Higher youth unemployment rate is a growing concern not only in the developed world but also among other countries, and fast becoming an issue of a global extent.
Under today’s industrial structure that emphasizes services, skills and technologies, younger generation workers need to develop more advanced skills and capabilities than those required for former generations. As the labor market globalizes, private enterprises tend to seek cheaper labor force anywhere in the world, which further exacerbates the employment situation surrounding the younger generation workers.
In Europe, the problem of higher youth unemployment rate became highly evident in 1970’s. Since then, various countries like Germany and UK adopted measures that met some successes, but no cure-for-all prescription was found to solve this problem. In fact, the issue still lingers and rather has been augmented further in some countries, especially in France.
It was early 1990’s when the problem appeared in Japan with the burst of bubble economy. At that time the unemployment rates rose universally in all generations, and in 2003, the youth unemployment rate reached unprecedentedly high 10.1%.
At the same time, the population of youth with no employment or temporary/unstable employment increased drastically, which gave rise to a new type of social problems. To address such issues, many policy proposals as well as surveys and analysis were made from every conceivable perspective, ranging from education and employment to industrial and economic systems including private enterprises.
Since fiscal year 2004, the Government of Japan developed and implemented concrete inter-ministerial level policies and measures among the Ministry of Health, Labor and Welfare, the Ministry of Economy, Trade and Industry, and the Ministry of Education, Culture, Sports, Science and Technology based on the "Young People’s Independence and Challenge Plan." As in the case of similar precedents in Europe, these types of policies and measures would not produce immediate and profound effects. In order to achieve the goal set forth, therefore, all stakeholders in educational institutions, industries, administration, and local communities as well as citizens need to persistently exert efforts to improve the situation over a long period of time.
Upon the third anniversary of the enactment of "Young People’s Independence and Challenge Plan", the Global Industrial and Social Progress Research Institute established this Research Committee under the sponsorship of Japan Keirin Association. Chaired by Prof. Akira Takanashi of Shinshu University, the Committee aims to analyze the current situation of young people’s jobs and employment, to identify issues involved, and to recommend policy proposals.
As mentioned above, the themes of this Research Committee cover a broader area ranging from school education to labor, industrial structure, human resource development by private enterprises, and local communities.
During the first year, the Committee focused its works on the analysis of current situation and the identification of issues involved, highlighting the career education and capacity building of younger generations.
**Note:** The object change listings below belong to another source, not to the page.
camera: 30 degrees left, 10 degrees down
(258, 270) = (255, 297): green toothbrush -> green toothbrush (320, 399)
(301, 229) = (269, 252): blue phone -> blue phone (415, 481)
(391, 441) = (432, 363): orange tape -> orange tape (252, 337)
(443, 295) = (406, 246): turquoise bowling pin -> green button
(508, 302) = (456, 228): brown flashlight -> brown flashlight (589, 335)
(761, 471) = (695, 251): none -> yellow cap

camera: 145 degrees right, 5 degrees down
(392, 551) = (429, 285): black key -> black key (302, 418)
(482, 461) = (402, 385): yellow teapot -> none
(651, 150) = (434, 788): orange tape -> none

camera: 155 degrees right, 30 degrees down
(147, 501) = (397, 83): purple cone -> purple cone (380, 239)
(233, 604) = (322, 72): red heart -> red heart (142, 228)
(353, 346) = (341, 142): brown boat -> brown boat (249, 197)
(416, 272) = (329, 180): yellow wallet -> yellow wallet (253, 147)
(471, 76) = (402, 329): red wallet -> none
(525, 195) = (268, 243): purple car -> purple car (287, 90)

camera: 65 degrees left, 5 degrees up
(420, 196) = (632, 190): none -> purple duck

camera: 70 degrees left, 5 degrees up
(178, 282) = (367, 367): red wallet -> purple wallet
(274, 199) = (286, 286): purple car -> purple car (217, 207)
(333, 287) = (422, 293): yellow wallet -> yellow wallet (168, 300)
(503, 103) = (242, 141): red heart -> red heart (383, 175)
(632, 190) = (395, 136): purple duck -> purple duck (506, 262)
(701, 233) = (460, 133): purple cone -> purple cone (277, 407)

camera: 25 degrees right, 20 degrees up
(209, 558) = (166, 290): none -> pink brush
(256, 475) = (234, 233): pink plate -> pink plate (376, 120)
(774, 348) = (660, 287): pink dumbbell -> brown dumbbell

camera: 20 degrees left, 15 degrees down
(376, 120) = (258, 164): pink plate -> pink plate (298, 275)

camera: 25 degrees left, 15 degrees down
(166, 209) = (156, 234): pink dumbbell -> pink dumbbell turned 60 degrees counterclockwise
Listed below are the issues addressed in this Committee.
- 1. Effectiveness and challenges of "Young People’s Independence and Challenge Plan"
- Measures to promote the development of vocational education and professional training in schools, including the schools of compulsory education
- Exploring the way to improve human resource development in industries and businesses, so to build a socio-economic system that can raise "hope and pride" in works and professions among young workers
- Measures to provide assistance to the youths of temporary or no employment, such as "freeters (Japanese words for workers with temporary works only)" and "NEETs (Not in Education, Employment, or Training)"
- Inter-ministerial level discussion to create more employment opportunities for youths and the development of a legislative system to facilitate such inter-ministerial efforts
The Committee published the report in Japanese to summarize its works in the first year with Chairman Takanashi describing the principle stance of the Committee. The report also contained reference materials as annex, illustrating the background and relevant situation.